Bei Habib war die Physiotherapie erfolgreich, er brauchte keine dritte Operation. „Als ich ihn zum ersten Mal getroffen habe“, so erinnert sich Zilal, „konnte er nicht alleine gehen. Er brauchte immer ein Gehgestell oder Personen, die ihn beim Gehen stützten.“ Dank vieler geduldiger Übungen wie beispielsweise auf dem Gymnastikball und dem ausdauernden Training auf dem Trimmrad kann Habib inzwischen wieder ohne fremde Hilfe gehen. „Jetzt braucht er nur noch orthopädische Schuhe“, so Zilal. „Denn ein Bein ist zwei Zentimeter kürzer als das andere.“ Dann kann Habib das Rehabilitationskrankenhaus wieder verlassen und wird mit seinen Eltern nach Syrien – und damit auch in sein vom Krieg zerstörtes Land - zurückkehren, falls sein Vater in Kilis keine Arbeit findet.

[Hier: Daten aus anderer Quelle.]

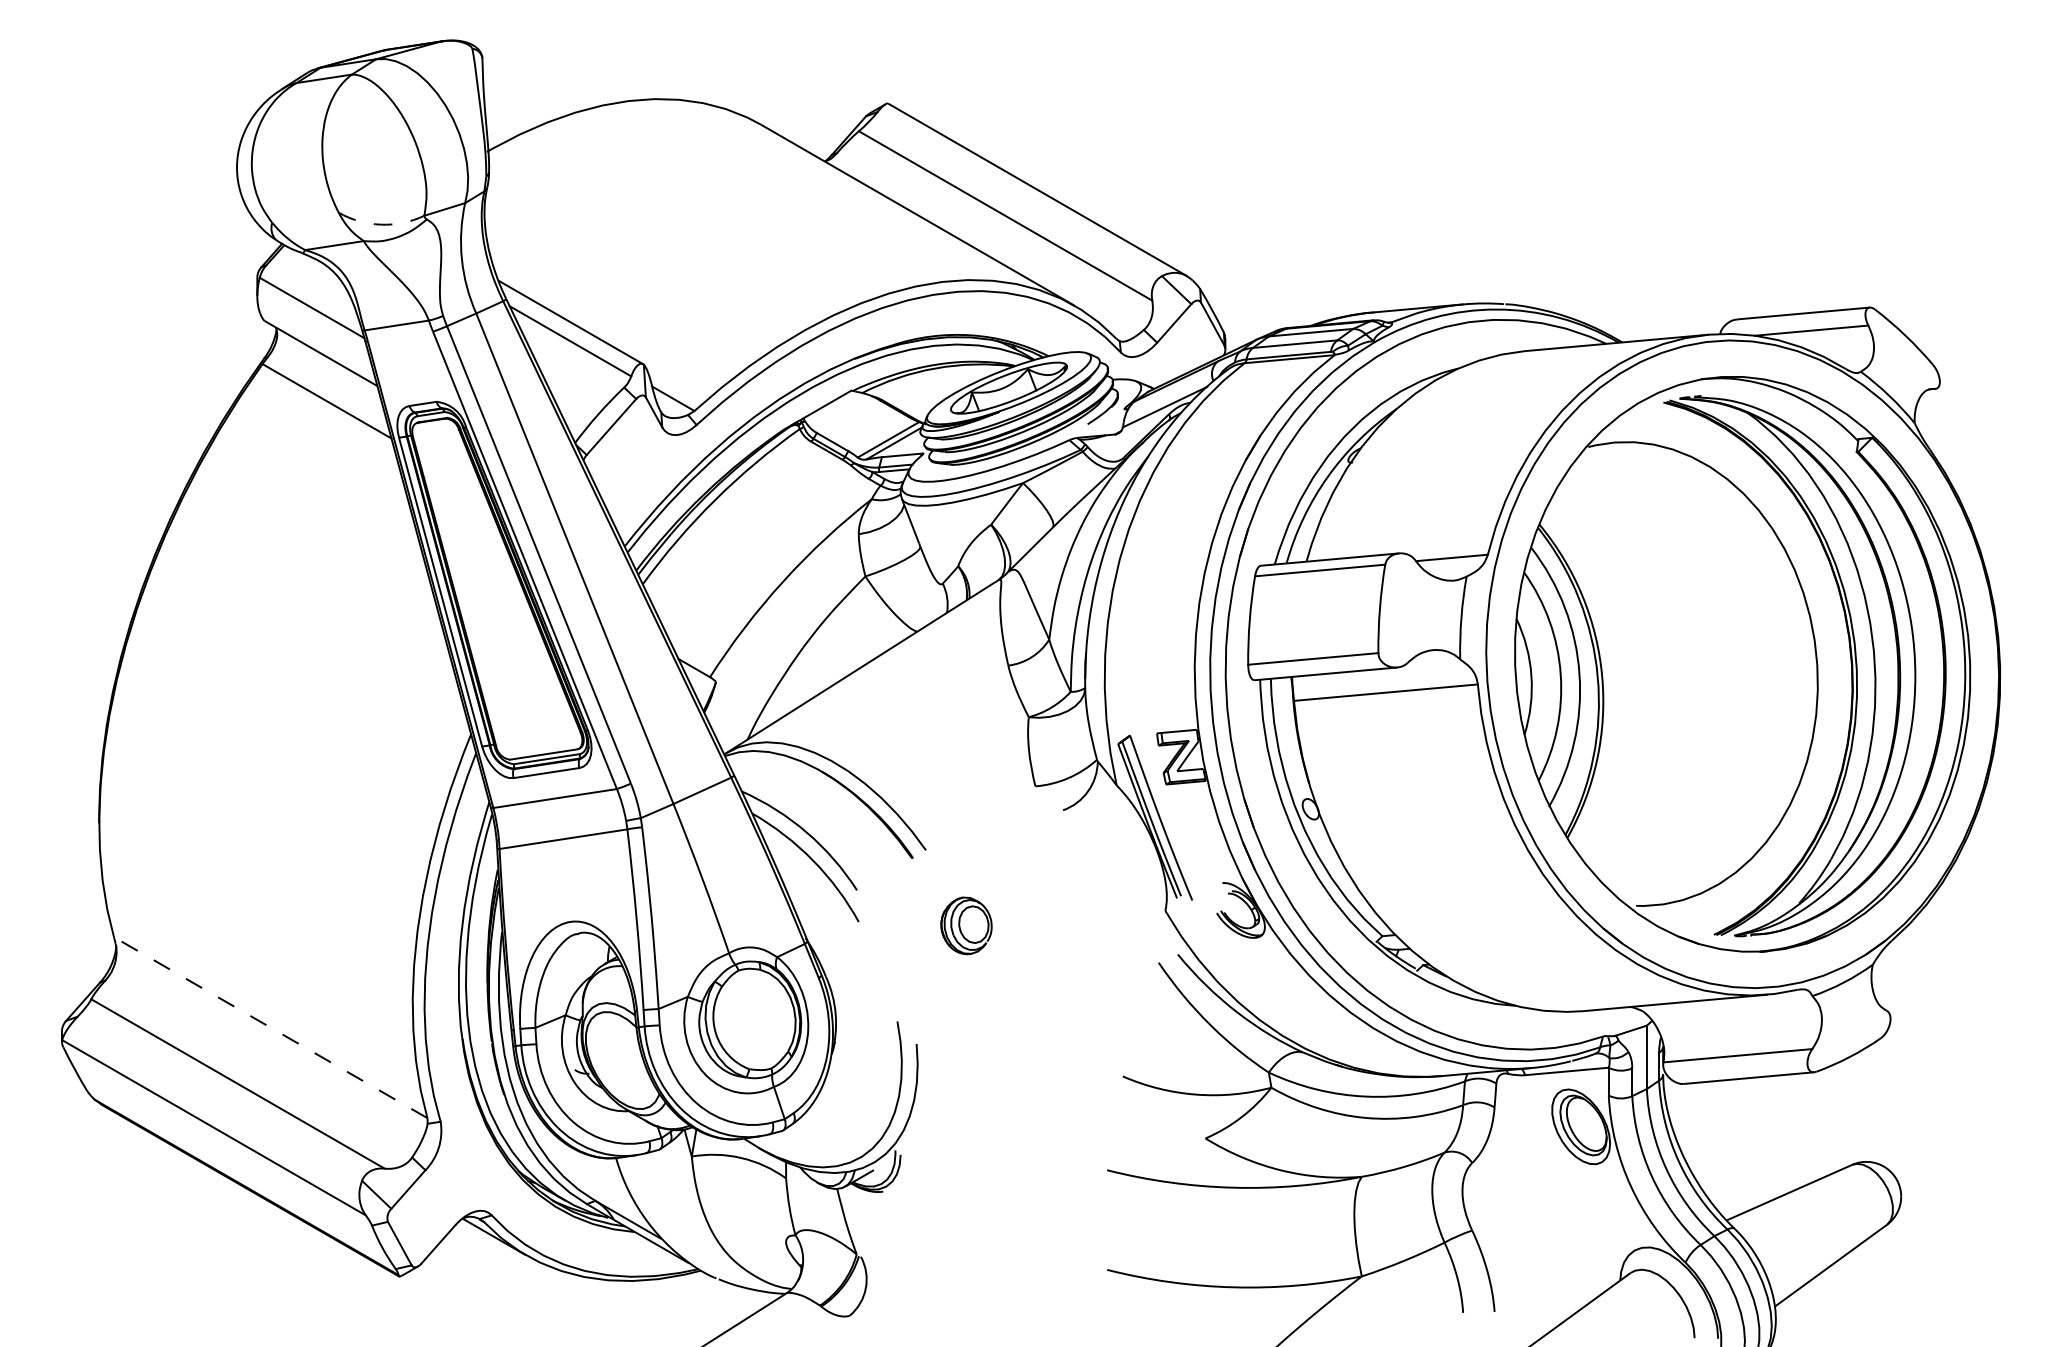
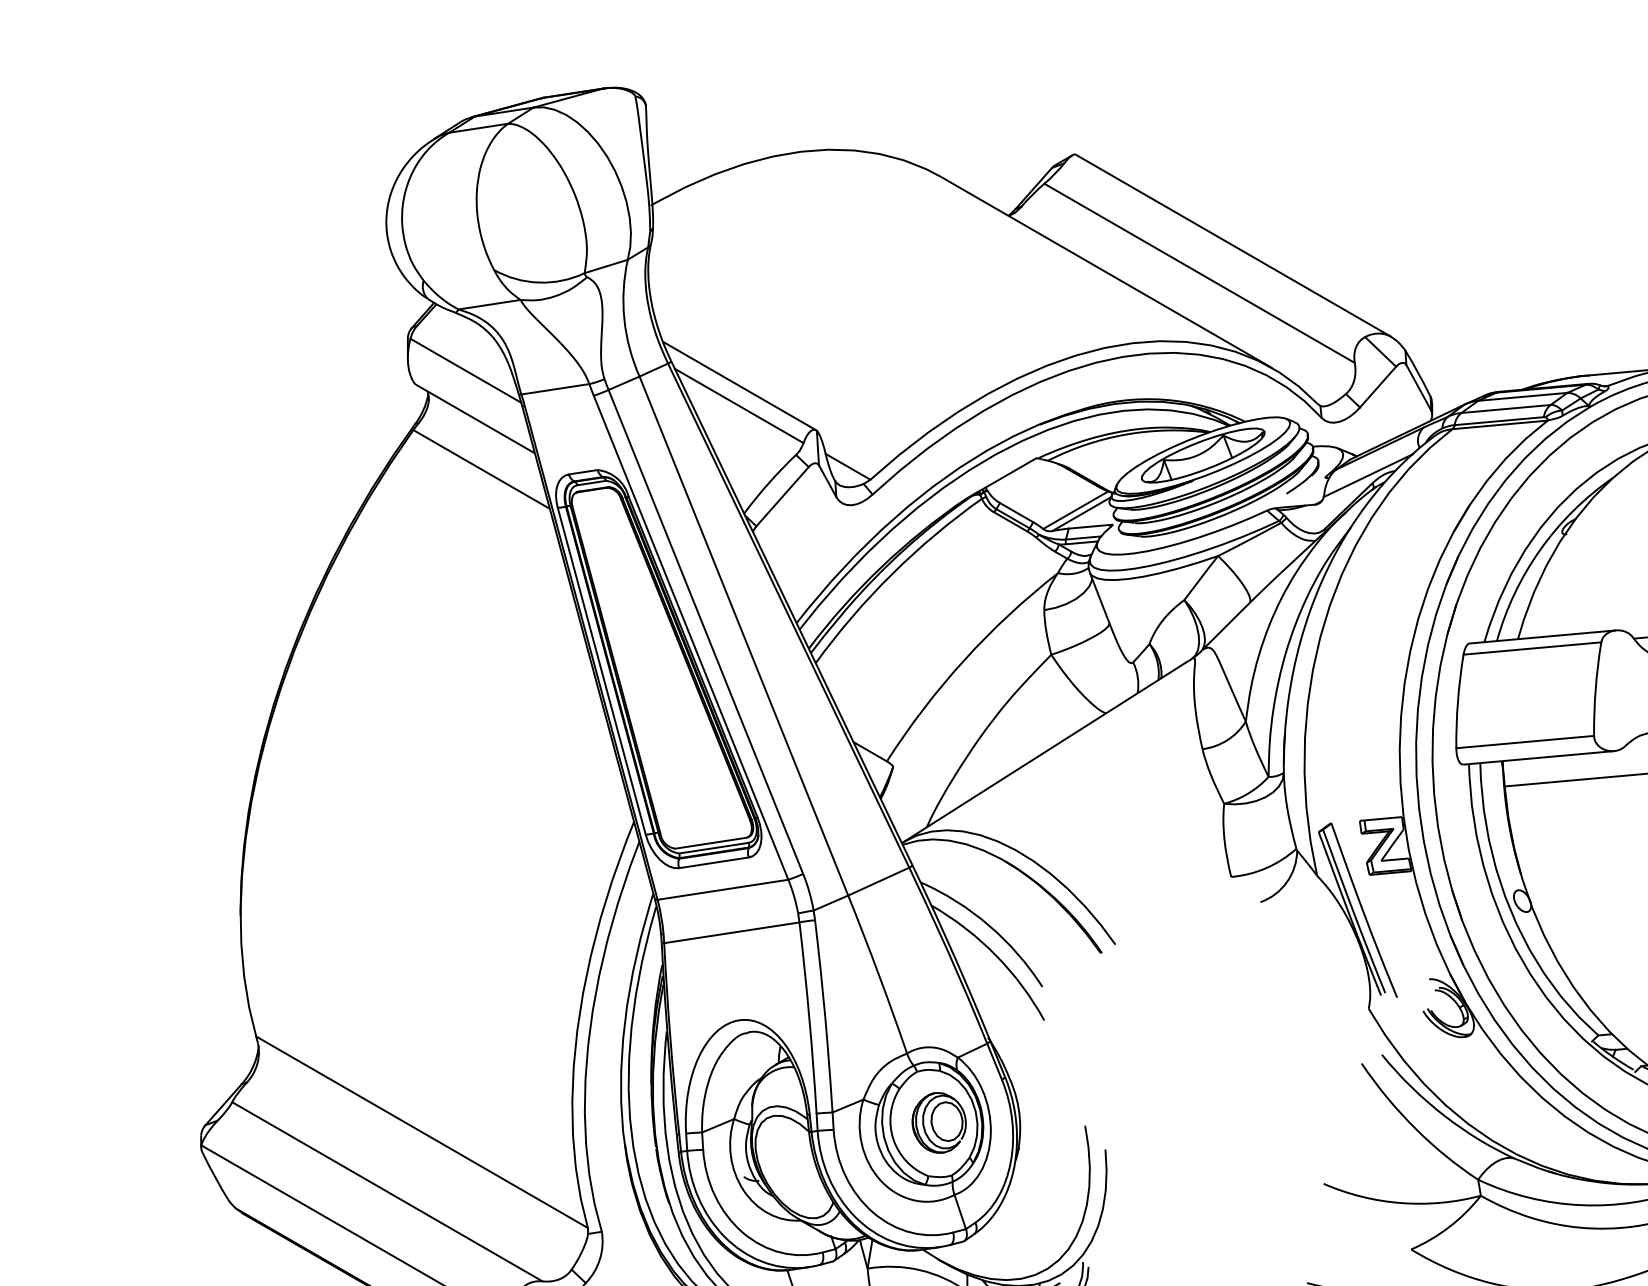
arc: (381, 224) -> (539, 282), dashed -> solid
part: (966, 925) -> (939, 1122), moved
line: (270, 1027) -> (421, 1132), dashed -> solid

Zwischenzeitlich hat Malteser International das Rehabilitationskrankenhaus um einen Patiententrakt erweitert. In den insgesamt sieben Zimmern können nun 47 statt bisher 32 Patienten aufgenommen und behandelt werden. Da rund 70 Prozent aller stationär betreuten Patienten auch Physiotherapie benötigen, plant Malteser International, in Kürze noch einen weiteren Physiotherapeuten anzustellen.